• [INSTRUCTIONS FOR THE TASK]
How does the RFC on the in-house matching engine and portfolio margin continue after its last paragraph? Write the next part of that RFC.

• [QUOTED PASSAGE]
::::
RFC: In-House Matching Engine and Portfolio Margin

Date: 2026-06-10

Status: Draft

Scope: the in-house matching engine we are building to replace EP3, and the portfolio-margin architecture required to list full options chains under it. Whether and when it actually displaces EP3 in production is a separate cutover decision; the engine gets built either way.

This RFC distills a survey of production matching-engine and margin-system architecture (LMAX, NASDAQ INET/Genium, CME Globex, Eurex T7, Coinbase, OCC TIMS, CME SPAN/SPAN 2, Eurex Prisma, Binance/Deribit portfolio margin) into the design for that engine. Two prior RFCs set the stage: ContractId reforms make listing a dated contract pure data and reserve the bit layout for options, and ROME deferred cross-engine sharding as a v2 concern. Both decisions collide with the same question — what does AX matching look like at options-chain scale, with portfolio margin? — and this RFC answers it before any code forces the answer.
::::
• [SOURCE INFORMATION]
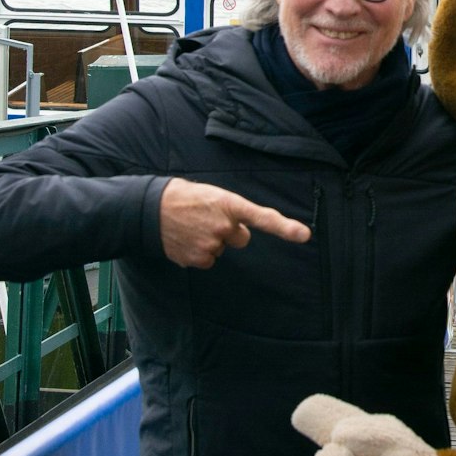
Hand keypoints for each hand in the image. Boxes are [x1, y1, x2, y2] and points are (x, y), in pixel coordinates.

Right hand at [157, 177, 308, 268]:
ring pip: (222, 249)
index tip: (304, 235)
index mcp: (229, 204)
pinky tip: (186, 238)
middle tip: (208, 219)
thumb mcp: (213, 195)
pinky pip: (208, 260)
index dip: (285, 227)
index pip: (262, 217)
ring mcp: (210, 244)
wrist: (150, 209)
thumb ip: (232, 212)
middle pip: (241, 238)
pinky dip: (198, 252)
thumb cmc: (186, 198)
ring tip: (192, 226)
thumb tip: (242, 234)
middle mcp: (223, 226)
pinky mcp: (198, 259)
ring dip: (211, 241)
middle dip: (230, 232)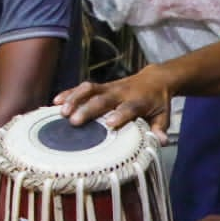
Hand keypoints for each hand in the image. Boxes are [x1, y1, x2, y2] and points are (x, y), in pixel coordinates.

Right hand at [54, 68, 172, 141]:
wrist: (155, 79)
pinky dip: (69, 93)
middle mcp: (122, 93)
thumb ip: (160, 128)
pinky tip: (55, 102)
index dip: (120, 114)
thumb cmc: (158, 103)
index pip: (129, 107)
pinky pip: (83, 88)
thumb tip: (161, 142)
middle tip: (74, 121)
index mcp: (139, 101)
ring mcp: (109, 88)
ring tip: (60, 111)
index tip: (109, 124)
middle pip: (103, 99)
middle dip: (88, 109)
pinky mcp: (100, 86)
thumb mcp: (164, 116)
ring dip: (75, 99)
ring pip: (90, 90)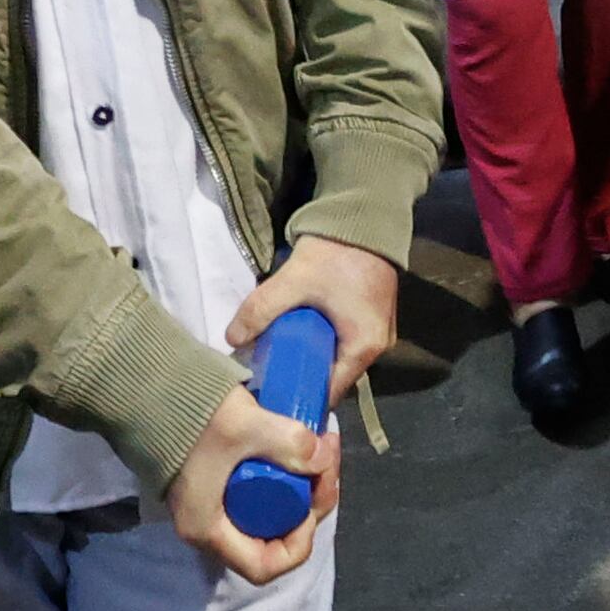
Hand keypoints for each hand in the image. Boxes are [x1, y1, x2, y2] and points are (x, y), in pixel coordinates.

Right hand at [166, 387, 333, 584]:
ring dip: (297, 483)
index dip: (298, 544)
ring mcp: (207, 498)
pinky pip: (254, 486)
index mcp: (208, 529)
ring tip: (319, 445)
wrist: (143, 382)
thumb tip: (324, 458)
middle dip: (307, 503)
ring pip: (265, 509)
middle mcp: (206, 523)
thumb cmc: (188, 415)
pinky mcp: (211, 474)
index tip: (312, 503)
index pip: (262, 566)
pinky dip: (279, 469)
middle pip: (270, 535)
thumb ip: (289, 443)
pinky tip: (295, 440)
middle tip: (326, 462)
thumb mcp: (244, 427)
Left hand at [231, 233, 400, 393]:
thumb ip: (260, 309)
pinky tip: (297, 336)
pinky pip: (343, 340)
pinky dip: (322, 341)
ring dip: (311, 357)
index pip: (329, 391)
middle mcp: (378, 345)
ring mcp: (378, 330)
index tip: (271, 396)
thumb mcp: (293, 281)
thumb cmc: (336, 253)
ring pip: (338, 357)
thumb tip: (231, 339)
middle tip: (268, 377)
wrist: (366, 214)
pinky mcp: (371, 315)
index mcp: (364, 346)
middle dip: (301, 377)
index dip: (299, 395)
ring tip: (278, 357)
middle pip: (334, 375)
::::
• [RESPONSE TO THIS EXERCISE]
The three headline conclusions, stated up front because everything else follows from them:

1. One logical order book runs on one thread. Every leading venue runs a single-threaded, deterministic matching core per partition; throughput comes from sharding instruments across engines, never from parallelizing a book. A single core sustains roughly 1–6M orders/sec (LMAX's documented figure is 6M on one thread).
2. Pre-trade portfolio margin cannot be a synchronous full-portfolio revaluation. Real systems precompute SPAN-style scenario arrays so the hot-path check is a table lookup / incremental dot product against a cached per-account loss vector, backed by an asynchronous authoritative revaluation and a liquidation engine.
3. GPUs do not belong in matching. Branch divergence, PCIe latency, and strict ordering make them strictly worse than a pinned CPU core. They are legitimately useful only in the asynchronous risk tier (J.P. Morgan's documented 40x on Monte Carlo risk; Cboe's GPU-based Hanweck/Volera options-analytics engine). The realistic hardware-acceleration path for matching-adjacent work is FPGA (pre-trade risk gateways, feed handlers), and only much later.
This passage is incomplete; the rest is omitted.